Hillary Clinton on abortion ruling: ‘Women will die’
Former Secretary of State Hillary Clinton on Tuesday said she wasn’t surprised by the Supreme Court’s decision to overturn Roe v. Wade, saying “women will die” as a result of the decision and warning that the court’s conservative majority will continue to try to “turn back the clock” on other constitutional rights.
“There are so many things about it that are deeply distressing, but women are going to die, Gayle,” Clinton told “CBS Mornings” co-host Gayle King. “Women will die.”
The former presidential candidate called Friday’s decision the culmination of a 50-year campaign to pack the court with justices who would overturn the constitutional right to abortion.
When asked about recent comments from Sens. Joe Manchin (D-W.Va.) and Susan Collins (R-Maine), who said Justice Neil Gorsuch and Justice Brett Kavanaugh misled them on their positions on Roe during their confirmation hearings, Clinton pinned some of the blame on the two moderate senators.
“I think they were misled in part because they wanted to be misled,” Clinton said. “They either knew, or they were blind to what the history of the people before them. Anyone who is surprised by this is not paying attention. So, these people were selected for this purpose.”

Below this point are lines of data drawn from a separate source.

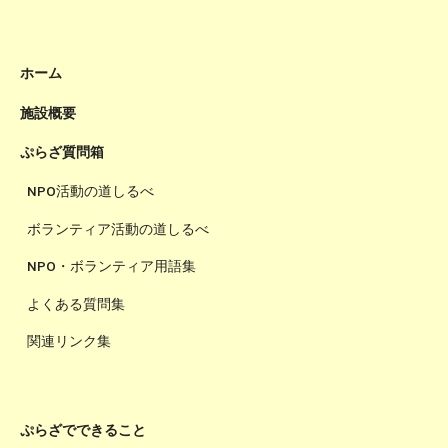
ホーム
施設概要
ぷらざ質問箱
NPO活動の道しるべ
ボランティア活動の道しるべ
NPO・ボランティア用語集
よくある質問集
関連リンク集
ぷらざでできること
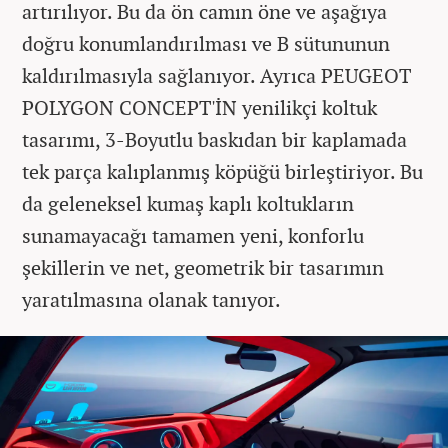
artırılıyor. Bu da ön camın öne ve aşağıya
doğru konumlandırılması ve B sütununun
kaldırılmasıyla sağlanıyor. Ayrıca PEUGEOT
POLYGON CONCEPT'İN yenilikçi koltuk
tasarımı, 3-Boyutlu baskıdan bir kaplamada
tek parça kalıplanmış köpüğü birleştiriyor. Bu
da geleneksel kumaş kaplı koltukların
sunamayacağı tamamen yeni, konforlu
şekillerin ve net, geometrik bir tasarımın
yaratılmasına olanak tanıyor.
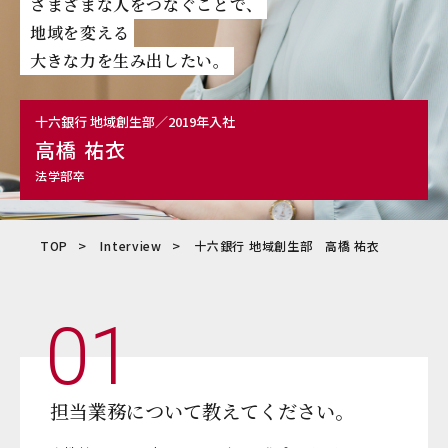
さまざまな人をつなぐことで、
地域を変える
大きな力を生み出したい。
十六銀行 地域創生部／2019年入社
高橋 祐衣
法学部卒
TOP
Interview
十六銀行 地域創生部 高橋 祐衣
01
担当業務について教えてください。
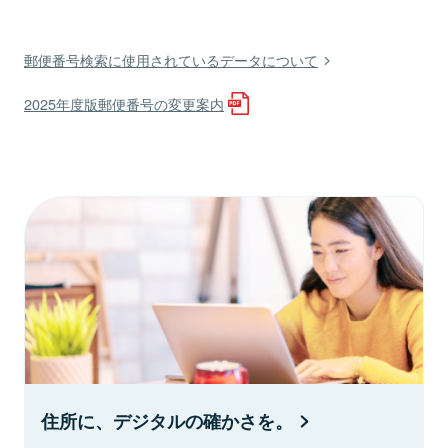
郵便番号検索に使用されているデータについて
2025年度版郵便番号の変更案内
住所に、デジタルの確かさを。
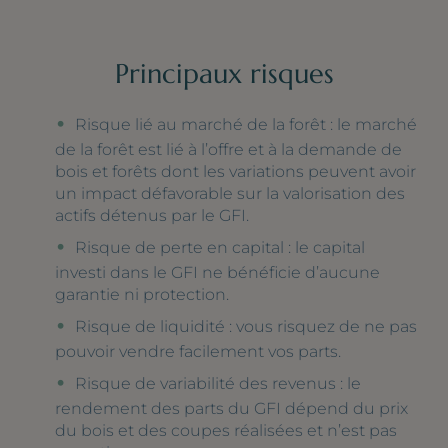
Principaux risques
Risque lié au marché de la forêt : le marché
de la forêt est lié à l’offre et à la demande de
bois et forêts dont les variations peuvent avoir
un impact défavorable sur la valorisation des
actifs détenus par le GFI.
Risque de perte en capital : le capital
investi dans le GFI ne bénéficie d’aucune
garantie ni protection.
Risque de liquidité : vous risquez de ne pas
pouvoir vendre facilement vos parts.
Risque de variabilité des revenus : le
rendement des parts du GFI dépend du prix
du bois et des coupes réalisées et n’est pas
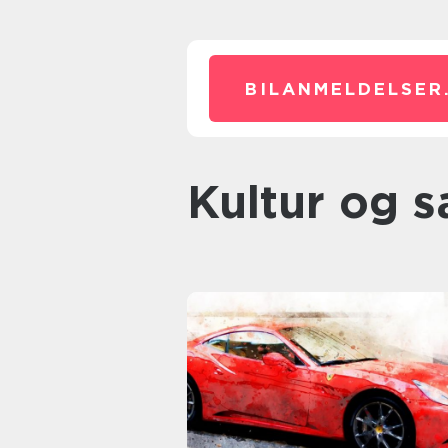
BILANMELDELSER
Kultur og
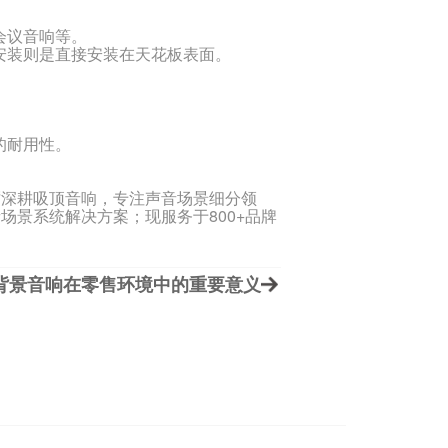
会议音响等。
装则是直接安装在天花板表面。
的耐用性。
砺深耕吸顶音响，专注声音场景细分领
场景系统解决方案；现服务于800+品牌
背景音响在零售环境中的重要意义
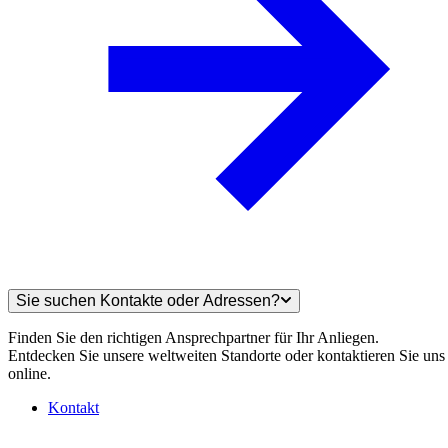
Sie suchen Kontakte oder Adressen?
Finden Sie den richtigen Ansprechpartner für Ihr Anliegen.
Entdecken Sie unsere weltweiten Standorte oder kontaktieren Sie uns
online.
Kontakt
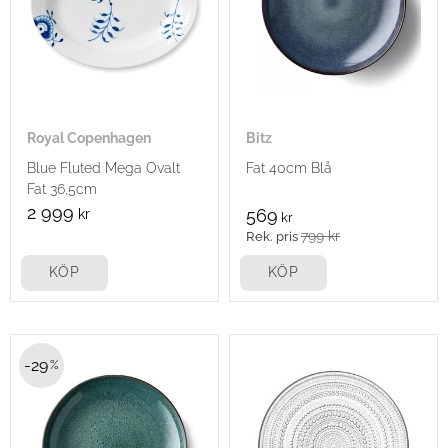
Royal Copenhagen
Bitz
Blue Fluted Mega Ovalt
Fat 40cm Blå
Fat 36,5cm
2 999
kr
569
kr
799
kr
KÖP
KÖP
29
%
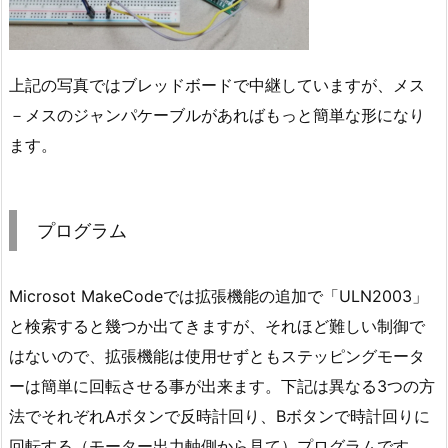
上記の写真ではブレッドボードで中継していますが、メス
－メスのジャンパケーブルがあればもっと簡単な形になり
ます。
プログラム
Microsot MakeCodeでは拡張機能の追加で「ULN2003」
と検索すると幾つか出てきますが、それほど難しい制御で
はないので、拡張機能は使用せずともステッピングモータ
ーは簡単に回転させる事が出来ます。下記は異なる3つの方
法でそれぞれAボタンで反時計回り、Bボタンで時計回りに
回転する（モーター出力軸側から見て）プログラムです。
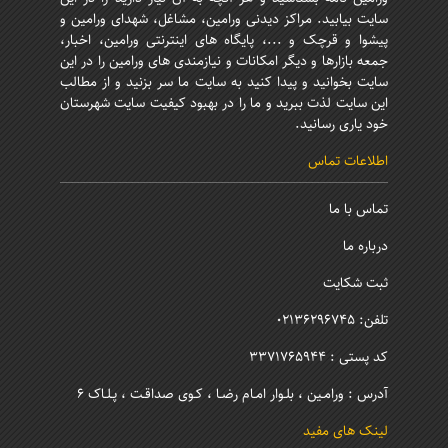
سایت بیابید. مراکز دیدنی ورامین، مشاغل، شهدای ورامین و
پیشوا و قرچک و ...، پایگاه های اینترنتی ورامین، اخبار،
جمعه بازارها و دیگر امکانات و نیازمندی های ورامین را در این
سایت بخوانید و پیدا کنید به سایت ما سر بزنید و از مطالب
این سایت لذت ببرید و ما را در بهبود کیفیت سایت شهرستان
خود یاری رسانید.
اطلاعات تماس
تماس با ما
درباره ما
ثبت شکایت
تلفن: 02136296745
کد پستی : 3371765944
آدرس : ورامـین ، بلـوار امـام رضـا ، کـوی صداقـت ، پـلـاک 6
لینک های مفید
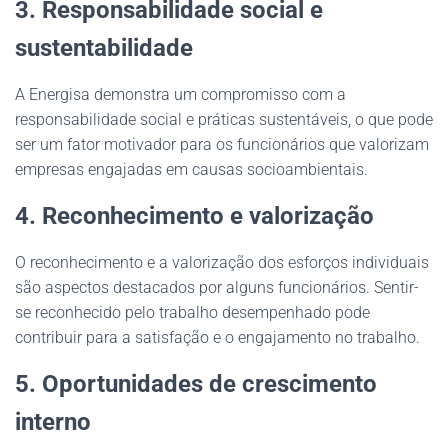
3. Responsabilidade social e
sustentabilidade
A Energisa demonstra um compromisso com a
responsabilidade social e práticas sustentáveis, o que pode
ser um fator motivador para os funcionários que valorizam
empresas engajadas em causas socioambientais.
4. Reconhecimento e valorização
O reconhecimento e a valorização dos esforços individuais
são aspectos destacados por alguns funcionários. Sentir-
se reconhecido pelo trabalho desempenhado pode
contribuir para a satisfação e o engajamento no trabalho.
5. Oportunidades de crescimento
interno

Clinton also voiced support for eliminating the filibuster but argued that if lawmakers didn’t have the political support to lift it completely, they should do so for abortion legislation and other constitutional questions, like voting rights.
The former first lady also raised concerns about Justice Clarence Thomas’s concurring opinion, which stated the court should reconsider some of its other precedents based on the same substantive due process argument at the heart of Friday’s decision, like those protecting contraception access and same-sex marriage.
No other justice joined the concurring opinion, and Justice Samuel Alito wrote for the majority that Friday’s decision shouldn’t be taken to reflect doubt on those other precedents. But many Democrats, including Clinton, have cast doubts.
“Everybody understands that this is not necessarily the only effort that we’re going to see this court undertake to turn back the clock on civil rights and gay rights and women’s rights beyond abortion,” Clinton said on Tuesday. “This is going to, I hope, wake up a lot of Americans.”